I bought Lincoln's Generals' Wives by Candice S. Hooper to read more about Mary Ellen McClellan. Something on the Internet led me to believe that here were letters and diaries from the Library of Congress used to compile the Nelly chapters. Indeed there were: five letters and a few short, tiny diaries; I did not find these referenced in the notes. It seems likely that Sears used them and Ms. Hooper cited the relevant Sears material.
For indeed Sears is all over this Mary Ellen McClellan account and the recapitulation of Centennial military history makes up the bulk of Nelly's chapters, perhaps 75% or more (citations too to Catton, Williams, even the plagiarist Nevins). Think of this as a meditation on how a very bad man can feed the worst instincts in his wife and you get the sense of it -- except for a plot twist in Nelly's alleged bad attributes also feeding George's.

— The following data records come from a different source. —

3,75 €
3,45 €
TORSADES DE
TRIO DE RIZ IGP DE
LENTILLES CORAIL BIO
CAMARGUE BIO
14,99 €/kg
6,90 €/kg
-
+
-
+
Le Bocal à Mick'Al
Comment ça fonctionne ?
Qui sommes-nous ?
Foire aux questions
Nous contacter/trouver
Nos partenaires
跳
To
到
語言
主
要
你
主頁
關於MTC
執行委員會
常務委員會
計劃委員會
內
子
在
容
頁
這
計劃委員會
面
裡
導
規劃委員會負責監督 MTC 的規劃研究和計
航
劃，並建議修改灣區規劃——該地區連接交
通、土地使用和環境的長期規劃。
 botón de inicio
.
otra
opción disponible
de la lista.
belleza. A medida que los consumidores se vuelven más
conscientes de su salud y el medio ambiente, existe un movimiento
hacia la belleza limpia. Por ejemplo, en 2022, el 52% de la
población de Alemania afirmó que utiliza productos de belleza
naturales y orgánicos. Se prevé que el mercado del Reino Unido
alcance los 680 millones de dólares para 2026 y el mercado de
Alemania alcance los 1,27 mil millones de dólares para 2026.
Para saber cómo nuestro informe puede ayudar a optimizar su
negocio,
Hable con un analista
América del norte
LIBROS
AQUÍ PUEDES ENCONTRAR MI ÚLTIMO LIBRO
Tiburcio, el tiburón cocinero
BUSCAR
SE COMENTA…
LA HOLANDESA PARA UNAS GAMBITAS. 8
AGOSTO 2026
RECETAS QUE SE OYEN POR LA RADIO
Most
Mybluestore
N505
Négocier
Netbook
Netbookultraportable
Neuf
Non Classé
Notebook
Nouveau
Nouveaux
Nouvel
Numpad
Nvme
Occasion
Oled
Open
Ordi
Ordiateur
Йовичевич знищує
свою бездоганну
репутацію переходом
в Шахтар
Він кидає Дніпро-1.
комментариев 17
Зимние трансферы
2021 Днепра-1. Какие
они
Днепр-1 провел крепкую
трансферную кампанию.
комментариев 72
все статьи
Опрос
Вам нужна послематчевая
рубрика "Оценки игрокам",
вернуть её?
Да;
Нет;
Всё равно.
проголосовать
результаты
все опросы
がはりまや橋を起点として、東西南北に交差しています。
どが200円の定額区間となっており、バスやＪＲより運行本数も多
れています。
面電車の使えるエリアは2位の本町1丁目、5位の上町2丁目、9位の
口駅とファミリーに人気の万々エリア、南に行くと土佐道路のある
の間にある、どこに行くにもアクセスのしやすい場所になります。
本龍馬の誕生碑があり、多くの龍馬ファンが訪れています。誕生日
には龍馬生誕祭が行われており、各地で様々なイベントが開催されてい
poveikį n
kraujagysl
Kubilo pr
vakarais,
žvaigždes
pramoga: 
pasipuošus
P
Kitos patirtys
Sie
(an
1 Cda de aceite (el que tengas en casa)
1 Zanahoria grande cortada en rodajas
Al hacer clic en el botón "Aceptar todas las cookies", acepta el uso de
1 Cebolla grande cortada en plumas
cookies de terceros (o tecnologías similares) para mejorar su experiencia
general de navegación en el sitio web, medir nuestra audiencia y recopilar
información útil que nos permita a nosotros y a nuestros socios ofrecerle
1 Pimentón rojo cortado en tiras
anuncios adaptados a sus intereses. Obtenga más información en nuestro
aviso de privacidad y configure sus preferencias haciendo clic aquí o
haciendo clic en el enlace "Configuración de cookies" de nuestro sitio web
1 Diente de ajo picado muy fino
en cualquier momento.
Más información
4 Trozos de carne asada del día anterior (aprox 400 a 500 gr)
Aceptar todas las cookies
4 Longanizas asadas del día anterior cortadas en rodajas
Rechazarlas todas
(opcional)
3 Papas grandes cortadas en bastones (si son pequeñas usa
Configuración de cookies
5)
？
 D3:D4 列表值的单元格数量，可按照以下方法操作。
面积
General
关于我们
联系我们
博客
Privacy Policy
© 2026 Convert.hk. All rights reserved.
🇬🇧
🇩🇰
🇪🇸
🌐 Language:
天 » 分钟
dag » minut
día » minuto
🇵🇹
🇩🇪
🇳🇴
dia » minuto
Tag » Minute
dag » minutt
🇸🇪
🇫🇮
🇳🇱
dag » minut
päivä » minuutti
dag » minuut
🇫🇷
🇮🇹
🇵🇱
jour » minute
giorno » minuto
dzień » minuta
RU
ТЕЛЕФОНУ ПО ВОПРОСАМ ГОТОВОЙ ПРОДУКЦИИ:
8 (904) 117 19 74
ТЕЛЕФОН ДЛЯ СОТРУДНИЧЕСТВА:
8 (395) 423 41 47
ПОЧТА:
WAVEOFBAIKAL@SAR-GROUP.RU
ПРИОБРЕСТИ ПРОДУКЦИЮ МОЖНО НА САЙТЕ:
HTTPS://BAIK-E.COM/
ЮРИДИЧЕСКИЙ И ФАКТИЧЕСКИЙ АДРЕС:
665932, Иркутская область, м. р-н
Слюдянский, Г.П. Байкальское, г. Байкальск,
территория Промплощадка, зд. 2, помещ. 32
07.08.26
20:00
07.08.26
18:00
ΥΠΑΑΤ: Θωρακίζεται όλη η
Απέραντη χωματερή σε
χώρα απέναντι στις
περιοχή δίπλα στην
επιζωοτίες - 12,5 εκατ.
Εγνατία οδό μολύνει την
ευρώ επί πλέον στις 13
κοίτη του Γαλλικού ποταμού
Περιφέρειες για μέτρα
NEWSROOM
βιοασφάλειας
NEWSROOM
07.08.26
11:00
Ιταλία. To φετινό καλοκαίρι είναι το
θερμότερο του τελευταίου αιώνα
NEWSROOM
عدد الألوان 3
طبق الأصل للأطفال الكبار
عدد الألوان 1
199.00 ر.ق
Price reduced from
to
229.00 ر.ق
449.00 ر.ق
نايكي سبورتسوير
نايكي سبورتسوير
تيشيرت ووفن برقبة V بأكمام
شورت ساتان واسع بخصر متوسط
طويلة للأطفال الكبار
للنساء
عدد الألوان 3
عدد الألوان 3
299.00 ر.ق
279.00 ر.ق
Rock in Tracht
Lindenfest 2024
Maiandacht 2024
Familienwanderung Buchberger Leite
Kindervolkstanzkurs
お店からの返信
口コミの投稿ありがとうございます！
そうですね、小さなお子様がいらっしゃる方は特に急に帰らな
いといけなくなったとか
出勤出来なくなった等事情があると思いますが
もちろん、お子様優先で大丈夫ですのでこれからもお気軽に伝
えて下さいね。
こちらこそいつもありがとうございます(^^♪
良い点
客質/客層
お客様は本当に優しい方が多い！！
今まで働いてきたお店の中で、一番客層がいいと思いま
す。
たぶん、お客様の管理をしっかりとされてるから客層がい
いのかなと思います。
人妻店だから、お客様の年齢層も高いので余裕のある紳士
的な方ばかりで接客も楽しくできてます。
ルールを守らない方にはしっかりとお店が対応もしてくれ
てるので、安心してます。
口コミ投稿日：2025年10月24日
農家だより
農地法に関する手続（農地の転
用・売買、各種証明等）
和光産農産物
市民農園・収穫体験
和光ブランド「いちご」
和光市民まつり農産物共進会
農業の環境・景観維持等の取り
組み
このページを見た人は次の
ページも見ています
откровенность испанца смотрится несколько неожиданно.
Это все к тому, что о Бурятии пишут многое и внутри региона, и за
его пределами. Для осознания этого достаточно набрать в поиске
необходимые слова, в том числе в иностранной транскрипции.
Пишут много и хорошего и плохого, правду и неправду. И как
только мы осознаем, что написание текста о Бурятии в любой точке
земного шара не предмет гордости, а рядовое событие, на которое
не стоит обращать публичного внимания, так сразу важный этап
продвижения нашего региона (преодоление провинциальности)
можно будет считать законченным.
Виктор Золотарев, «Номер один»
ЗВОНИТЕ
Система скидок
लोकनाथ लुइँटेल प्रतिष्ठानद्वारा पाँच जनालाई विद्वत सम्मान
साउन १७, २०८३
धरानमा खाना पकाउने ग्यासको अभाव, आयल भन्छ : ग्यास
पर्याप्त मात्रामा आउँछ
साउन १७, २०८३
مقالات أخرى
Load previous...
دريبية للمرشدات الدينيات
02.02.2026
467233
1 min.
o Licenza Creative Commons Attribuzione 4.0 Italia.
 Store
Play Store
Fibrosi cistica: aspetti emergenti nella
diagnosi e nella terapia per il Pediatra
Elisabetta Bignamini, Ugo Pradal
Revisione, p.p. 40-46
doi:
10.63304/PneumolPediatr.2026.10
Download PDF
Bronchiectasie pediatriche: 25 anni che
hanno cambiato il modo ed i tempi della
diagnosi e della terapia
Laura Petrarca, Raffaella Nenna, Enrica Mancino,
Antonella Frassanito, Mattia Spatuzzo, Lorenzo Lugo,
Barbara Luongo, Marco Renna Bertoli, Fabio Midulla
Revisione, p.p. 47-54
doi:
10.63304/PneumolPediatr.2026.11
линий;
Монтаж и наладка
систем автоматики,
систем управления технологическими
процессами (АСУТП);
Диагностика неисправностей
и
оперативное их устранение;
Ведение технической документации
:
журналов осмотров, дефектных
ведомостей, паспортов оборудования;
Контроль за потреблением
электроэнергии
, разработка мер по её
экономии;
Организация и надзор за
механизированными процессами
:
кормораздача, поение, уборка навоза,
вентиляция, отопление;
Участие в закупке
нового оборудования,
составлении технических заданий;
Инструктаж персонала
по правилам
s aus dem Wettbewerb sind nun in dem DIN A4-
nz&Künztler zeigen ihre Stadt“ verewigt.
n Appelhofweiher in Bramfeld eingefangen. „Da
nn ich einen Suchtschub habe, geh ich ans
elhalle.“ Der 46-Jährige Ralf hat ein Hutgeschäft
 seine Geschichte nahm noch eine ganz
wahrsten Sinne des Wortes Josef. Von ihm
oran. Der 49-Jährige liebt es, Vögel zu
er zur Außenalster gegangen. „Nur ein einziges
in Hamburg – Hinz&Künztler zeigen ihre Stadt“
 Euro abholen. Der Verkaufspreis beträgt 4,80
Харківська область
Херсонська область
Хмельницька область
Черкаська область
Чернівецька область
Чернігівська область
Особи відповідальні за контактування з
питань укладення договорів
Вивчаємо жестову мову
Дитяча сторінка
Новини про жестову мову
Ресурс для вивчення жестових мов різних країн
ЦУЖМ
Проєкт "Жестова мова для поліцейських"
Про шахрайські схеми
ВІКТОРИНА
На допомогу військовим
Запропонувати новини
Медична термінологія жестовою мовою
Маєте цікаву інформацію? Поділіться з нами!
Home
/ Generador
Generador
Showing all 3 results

Like many innocent readers, Ms. Hooper is shocked by McClellan's view of Lincoln and his cabinet, thinking it singular. This is because she has not digested the diaries of Navy Secretary Gideon Welles, Attorney General Edward Bates, the correspondence of Postmaster Montgomery Blair or many of the politicians and generals dealing with the Lincoln Administration. Of course a sensible writer has to explain to readers how anyone and his wife could hold such views.
You know the usual answers: psychological pathologies and character failings.
Depending on secondary sources and pre-packaged primary sources, Hooper misses the fine print in her derivative readings; she does not know that these are the Marcys of the Albany Regency; she has no idea that Lincoln worked for McClellan at the Illinois Central, referring to Civil War "first impressions" that never were. There are no descriptions of McClellan family life here, for she has not touched Max McClellan's papers at Princeton. In her 1864 survey she is oblivious to the project of the McClellan-Fremont fusion ticket and Jesse Fremont's possible role in that.
We don't know what music Mary Ellen liked, what instruments she played, what things she read, what plays she favored, what child rearing she did or even what she thought of McClellan's friends. If she had a social circle, it is not found here.
Child rearing, no; battlefield narrative, yes. Establishing households in Trenton, New York, Orange, no. Psychological speculations, yes. Empathy and interest, no. Elaborations on culpability, very much.
The deficiencies stack higher than at a CCW hearing.
When the Centennialists have so worn down their readers that the fresh material nowadays consists of attacks on the wives of men on the wrong side of Lincoln, we can say a publishing trend has run its course.
For a good summary of Nevins' crime, see here and scroll down in this link. Such are the critics of Civil War generals. Hooper quotes Nevins' Pathmaker in her Fremont chapters without commenting on its poisoned content.